Google trying different things with dual-touchscreen Chromebook
- Technology
- July 18, 2020
Throughout the years, Chrome OS has arrived on a wide variety of form factors like laptops, desktops, all-in-ones, tablets, and more. New proof proposes Google is seeing bringing Chrome OS to another form factor — dual touchscreen Chromebooks.
Over the most recent couple of years, an ever increasing number of producers have started trying different things with dual-screen laptops and tablets. ASUS has just released such a dual-screen Windows laptop — the ZenBook Duo Pro — and Microsoft has been effectively creating Windows 10X, which was at first expected explicitly for dual-screen gadgets, including their own Surface Neo tablet.
In view of that, it’s not very amazing to see that Google has been working on a Chrome OS gadget — codenamed “Palkia” — that is internally recorded as having two touchscreens and a trackpad. We even observe that reality spread out in the description of a code change, where a developer depicts the locations of the chips that control each screen.
There are two touch screen controllers on the Palkia gadget. One is on the lid; another is on the base.

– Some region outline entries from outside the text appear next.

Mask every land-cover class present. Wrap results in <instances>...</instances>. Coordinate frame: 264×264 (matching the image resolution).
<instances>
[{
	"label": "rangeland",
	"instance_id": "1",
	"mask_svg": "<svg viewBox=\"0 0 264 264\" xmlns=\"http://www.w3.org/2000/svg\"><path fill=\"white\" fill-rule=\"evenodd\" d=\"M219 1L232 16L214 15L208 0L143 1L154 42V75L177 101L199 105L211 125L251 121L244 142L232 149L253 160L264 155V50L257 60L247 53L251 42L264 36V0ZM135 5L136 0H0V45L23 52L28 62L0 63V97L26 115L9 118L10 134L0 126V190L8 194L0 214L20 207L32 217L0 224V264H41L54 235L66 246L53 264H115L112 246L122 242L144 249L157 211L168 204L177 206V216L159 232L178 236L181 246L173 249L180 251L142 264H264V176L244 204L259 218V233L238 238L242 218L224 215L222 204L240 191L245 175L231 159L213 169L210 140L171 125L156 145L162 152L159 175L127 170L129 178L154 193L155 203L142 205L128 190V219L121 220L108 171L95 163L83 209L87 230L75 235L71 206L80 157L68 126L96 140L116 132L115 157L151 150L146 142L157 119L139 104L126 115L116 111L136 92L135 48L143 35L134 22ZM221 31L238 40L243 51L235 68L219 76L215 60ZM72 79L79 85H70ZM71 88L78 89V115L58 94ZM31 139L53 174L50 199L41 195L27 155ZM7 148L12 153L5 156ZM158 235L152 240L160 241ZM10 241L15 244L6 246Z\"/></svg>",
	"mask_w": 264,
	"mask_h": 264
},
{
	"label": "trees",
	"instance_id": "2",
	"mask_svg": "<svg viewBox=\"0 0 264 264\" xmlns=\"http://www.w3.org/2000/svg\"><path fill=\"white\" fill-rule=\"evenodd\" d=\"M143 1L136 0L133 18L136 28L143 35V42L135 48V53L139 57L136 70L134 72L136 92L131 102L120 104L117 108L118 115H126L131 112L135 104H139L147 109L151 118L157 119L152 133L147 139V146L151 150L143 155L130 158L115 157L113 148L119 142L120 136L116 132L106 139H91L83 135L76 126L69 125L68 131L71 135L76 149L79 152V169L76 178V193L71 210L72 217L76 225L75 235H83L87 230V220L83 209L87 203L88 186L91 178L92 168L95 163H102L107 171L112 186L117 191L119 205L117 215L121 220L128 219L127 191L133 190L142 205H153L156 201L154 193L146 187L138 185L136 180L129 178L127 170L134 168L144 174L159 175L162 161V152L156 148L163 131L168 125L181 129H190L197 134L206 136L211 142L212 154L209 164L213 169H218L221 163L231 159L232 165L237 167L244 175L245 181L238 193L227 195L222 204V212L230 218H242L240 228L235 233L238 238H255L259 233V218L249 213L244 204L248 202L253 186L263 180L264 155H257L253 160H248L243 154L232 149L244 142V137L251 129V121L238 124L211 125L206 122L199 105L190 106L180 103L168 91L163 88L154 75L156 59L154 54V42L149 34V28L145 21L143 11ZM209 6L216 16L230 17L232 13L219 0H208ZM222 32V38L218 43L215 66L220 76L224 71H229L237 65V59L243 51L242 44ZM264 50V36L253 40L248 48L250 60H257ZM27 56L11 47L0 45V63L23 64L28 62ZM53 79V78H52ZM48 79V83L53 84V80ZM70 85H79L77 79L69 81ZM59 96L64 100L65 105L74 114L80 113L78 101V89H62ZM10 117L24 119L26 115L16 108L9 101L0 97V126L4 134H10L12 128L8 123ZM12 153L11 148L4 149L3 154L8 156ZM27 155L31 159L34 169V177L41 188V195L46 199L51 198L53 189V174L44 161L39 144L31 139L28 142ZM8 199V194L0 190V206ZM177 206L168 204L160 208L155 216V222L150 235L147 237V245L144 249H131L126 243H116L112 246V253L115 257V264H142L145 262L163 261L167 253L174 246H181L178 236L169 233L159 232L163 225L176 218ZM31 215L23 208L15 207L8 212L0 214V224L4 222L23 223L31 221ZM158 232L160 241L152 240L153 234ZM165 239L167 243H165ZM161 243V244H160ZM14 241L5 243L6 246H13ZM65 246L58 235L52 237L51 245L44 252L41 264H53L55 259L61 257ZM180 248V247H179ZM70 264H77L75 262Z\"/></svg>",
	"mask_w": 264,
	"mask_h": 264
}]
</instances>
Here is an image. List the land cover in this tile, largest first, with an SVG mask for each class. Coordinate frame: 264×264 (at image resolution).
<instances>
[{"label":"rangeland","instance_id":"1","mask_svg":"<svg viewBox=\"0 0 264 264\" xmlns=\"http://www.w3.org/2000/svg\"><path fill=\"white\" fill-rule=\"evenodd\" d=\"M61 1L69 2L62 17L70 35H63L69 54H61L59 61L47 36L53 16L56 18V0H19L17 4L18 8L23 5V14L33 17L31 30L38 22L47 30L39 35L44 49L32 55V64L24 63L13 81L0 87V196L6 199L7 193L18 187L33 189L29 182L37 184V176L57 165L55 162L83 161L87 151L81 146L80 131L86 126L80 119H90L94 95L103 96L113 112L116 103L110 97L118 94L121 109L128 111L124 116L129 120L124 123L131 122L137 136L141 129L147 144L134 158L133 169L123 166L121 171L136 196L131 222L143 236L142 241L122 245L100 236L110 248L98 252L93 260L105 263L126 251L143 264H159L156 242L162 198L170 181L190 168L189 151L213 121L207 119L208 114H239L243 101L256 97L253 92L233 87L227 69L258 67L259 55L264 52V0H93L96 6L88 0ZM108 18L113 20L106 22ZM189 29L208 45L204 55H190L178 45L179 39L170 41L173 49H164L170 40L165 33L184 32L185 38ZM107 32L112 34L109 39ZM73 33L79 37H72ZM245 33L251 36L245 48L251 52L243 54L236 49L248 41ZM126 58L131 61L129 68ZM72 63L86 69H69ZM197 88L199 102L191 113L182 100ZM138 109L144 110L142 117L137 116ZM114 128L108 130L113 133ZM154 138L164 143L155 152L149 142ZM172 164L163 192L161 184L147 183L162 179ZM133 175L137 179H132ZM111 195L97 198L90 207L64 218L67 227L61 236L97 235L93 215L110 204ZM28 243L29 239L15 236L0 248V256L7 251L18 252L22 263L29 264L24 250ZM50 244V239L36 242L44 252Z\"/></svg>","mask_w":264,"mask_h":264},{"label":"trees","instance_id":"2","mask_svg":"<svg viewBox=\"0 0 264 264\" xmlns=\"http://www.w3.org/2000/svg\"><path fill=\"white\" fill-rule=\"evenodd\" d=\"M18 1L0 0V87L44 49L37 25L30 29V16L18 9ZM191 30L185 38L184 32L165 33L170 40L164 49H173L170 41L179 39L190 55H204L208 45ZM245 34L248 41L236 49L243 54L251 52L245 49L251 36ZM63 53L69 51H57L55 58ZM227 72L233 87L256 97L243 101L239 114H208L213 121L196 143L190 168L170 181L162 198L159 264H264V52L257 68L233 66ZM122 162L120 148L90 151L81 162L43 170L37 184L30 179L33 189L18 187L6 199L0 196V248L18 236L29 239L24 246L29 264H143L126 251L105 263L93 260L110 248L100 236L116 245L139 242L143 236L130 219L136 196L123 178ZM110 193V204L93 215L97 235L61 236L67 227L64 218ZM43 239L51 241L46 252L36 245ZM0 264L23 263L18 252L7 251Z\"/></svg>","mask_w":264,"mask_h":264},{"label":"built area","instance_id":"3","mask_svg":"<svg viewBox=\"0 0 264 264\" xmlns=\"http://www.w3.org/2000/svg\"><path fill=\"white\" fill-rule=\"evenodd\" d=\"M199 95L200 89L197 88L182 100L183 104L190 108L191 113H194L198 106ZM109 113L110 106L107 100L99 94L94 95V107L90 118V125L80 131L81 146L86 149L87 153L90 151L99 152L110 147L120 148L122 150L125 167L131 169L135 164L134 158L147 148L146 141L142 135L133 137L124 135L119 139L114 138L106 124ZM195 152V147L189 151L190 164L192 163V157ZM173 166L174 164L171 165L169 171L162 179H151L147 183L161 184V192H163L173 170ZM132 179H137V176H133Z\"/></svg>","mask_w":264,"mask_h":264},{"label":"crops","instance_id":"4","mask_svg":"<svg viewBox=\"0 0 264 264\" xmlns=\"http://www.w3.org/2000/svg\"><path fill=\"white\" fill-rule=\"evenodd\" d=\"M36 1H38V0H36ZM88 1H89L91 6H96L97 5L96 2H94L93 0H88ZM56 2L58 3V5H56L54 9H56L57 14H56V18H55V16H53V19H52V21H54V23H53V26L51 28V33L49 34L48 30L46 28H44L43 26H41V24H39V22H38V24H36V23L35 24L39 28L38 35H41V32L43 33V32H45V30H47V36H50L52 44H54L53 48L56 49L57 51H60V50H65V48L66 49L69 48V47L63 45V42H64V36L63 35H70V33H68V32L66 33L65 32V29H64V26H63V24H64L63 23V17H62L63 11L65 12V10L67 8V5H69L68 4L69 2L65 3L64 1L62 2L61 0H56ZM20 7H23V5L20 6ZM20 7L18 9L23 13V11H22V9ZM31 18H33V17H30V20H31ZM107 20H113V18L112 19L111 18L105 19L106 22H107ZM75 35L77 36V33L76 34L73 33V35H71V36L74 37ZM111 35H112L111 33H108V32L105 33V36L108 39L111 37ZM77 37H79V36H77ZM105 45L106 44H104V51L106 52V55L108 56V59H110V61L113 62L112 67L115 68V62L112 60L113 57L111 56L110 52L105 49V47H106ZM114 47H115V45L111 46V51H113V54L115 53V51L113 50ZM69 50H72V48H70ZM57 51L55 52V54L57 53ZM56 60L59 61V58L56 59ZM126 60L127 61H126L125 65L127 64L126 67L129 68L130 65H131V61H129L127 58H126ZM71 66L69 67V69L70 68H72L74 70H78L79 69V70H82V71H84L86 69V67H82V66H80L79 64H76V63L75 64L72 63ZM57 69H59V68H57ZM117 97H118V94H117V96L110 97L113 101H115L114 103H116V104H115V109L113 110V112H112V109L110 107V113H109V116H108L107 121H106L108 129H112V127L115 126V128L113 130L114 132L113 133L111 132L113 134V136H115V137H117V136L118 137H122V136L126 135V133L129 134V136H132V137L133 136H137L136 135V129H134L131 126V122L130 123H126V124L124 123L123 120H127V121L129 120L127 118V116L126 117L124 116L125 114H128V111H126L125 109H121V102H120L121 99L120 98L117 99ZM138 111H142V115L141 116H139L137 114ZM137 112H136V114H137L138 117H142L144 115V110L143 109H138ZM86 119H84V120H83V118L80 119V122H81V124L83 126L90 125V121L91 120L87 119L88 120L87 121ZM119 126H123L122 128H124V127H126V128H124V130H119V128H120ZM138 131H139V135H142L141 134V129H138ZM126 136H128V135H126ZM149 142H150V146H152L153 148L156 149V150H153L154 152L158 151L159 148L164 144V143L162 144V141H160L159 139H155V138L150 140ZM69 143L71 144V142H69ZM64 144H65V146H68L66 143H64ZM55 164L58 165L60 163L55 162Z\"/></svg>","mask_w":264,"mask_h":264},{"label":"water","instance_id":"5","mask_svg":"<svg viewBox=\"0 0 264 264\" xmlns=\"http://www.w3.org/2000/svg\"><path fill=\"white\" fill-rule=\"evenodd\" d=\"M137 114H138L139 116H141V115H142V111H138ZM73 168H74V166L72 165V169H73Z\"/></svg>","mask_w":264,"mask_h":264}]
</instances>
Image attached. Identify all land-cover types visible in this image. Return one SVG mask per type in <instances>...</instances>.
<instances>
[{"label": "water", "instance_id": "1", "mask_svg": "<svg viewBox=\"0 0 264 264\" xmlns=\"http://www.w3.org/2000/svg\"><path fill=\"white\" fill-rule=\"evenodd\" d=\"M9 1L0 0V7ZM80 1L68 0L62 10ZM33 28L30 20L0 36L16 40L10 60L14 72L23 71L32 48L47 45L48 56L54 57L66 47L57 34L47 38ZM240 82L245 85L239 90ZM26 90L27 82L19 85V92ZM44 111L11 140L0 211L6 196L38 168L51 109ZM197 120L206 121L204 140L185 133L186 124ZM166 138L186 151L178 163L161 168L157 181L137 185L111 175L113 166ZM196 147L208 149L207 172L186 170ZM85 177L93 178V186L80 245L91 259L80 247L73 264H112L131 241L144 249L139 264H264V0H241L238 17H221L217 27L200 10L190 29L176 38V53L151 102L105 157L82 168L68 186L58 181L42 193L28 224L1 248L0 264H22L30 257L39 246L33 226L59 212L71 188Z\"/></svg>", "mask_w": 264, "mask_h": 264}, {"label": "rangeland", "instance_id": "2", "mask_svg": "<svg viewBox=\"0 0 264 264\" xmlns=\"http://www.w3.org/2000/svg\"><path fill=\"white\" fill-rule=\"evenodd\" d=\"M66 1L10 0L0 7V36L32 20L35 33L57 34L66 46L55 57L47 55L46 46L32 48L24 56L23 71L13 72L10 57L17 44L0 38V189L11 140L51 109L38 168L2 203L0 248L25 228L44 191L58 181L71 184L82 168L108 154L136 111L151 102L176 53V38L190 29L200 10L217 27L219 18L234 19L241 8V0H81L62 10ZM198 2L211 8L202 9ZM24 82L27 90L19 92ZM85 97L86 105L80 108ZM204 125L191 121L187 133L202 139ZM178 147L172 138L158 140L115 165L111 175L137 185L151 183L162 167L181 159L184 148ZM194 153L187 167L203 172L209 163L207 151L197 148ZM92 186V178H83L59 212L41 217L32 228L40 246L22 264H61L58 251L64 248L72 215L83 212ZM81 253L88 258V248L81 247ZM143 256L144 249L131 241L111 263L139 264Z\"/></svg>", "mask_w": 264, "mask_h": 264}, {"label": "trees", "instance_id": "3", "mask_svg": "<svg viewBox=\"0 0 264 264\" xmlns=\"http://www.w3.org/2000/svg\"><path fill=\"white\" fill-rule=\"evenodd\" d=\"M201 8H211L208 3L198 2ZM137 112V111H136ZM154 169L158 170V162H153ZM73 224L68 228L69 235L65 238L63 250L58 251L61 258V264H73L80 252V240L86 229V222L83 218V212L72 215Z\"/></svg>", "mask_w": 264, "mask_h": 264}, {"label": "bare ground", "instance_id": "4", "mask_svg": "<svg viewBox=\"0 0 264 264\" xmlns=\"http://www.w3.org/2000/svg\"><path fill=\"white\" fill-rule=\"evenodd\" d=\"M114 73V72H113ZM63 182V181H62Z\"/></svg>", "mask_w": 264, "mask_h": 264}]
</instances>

One translation of this depiction is that “Palkia” has both an inner touchscreen like some other clamshell Chromebook and an external one obvious when shut. Notwithstanding, in the code, we find that Palkia has “tablet mode” and the generally important hardware sensors disabled. Basically, that implies we’re taking a gander at a clamshell-just gadget, not a convertible or tablet.
Joining the entirety of this, our translation is that this double touchscreen Chromebook could be manufactured likewise to the ASUS ZenBook Duo Pro, with a second, littler showcase beneath the pivot, yet it is highly unlikely to know without a doubt.
Before you let your creative mind run excessively wild and begin setting something aside for a dual-screen Chromebook, signs as of now highlight “Palkia” being a prototype/experiment — not an product we’ll have the option to get one day soon.
In a comment on one code change, a Chromium developer proposes that they “don’t need to pay much resource for a POC project.” Elsewhere in a similar change, two unique developers express that “Palkia isn’t an OEM device,” which means there’s no organization like ASUS, Acer, or Lenovo wanting to release this specific Chromebook project.
Rather, it appears as though Google is getting ready for the future chance of Chromebooks having more than one touchscreen, following the trend of Windows (and to a extent macOS) laptops offering a second built-in display. When the hardware support is completely functional, it ought to be fascinating to perceive how the Chrome OS team chooses to deal with this sort of second display, on the off chance that it will be any unique in relation to just associating a second monitor.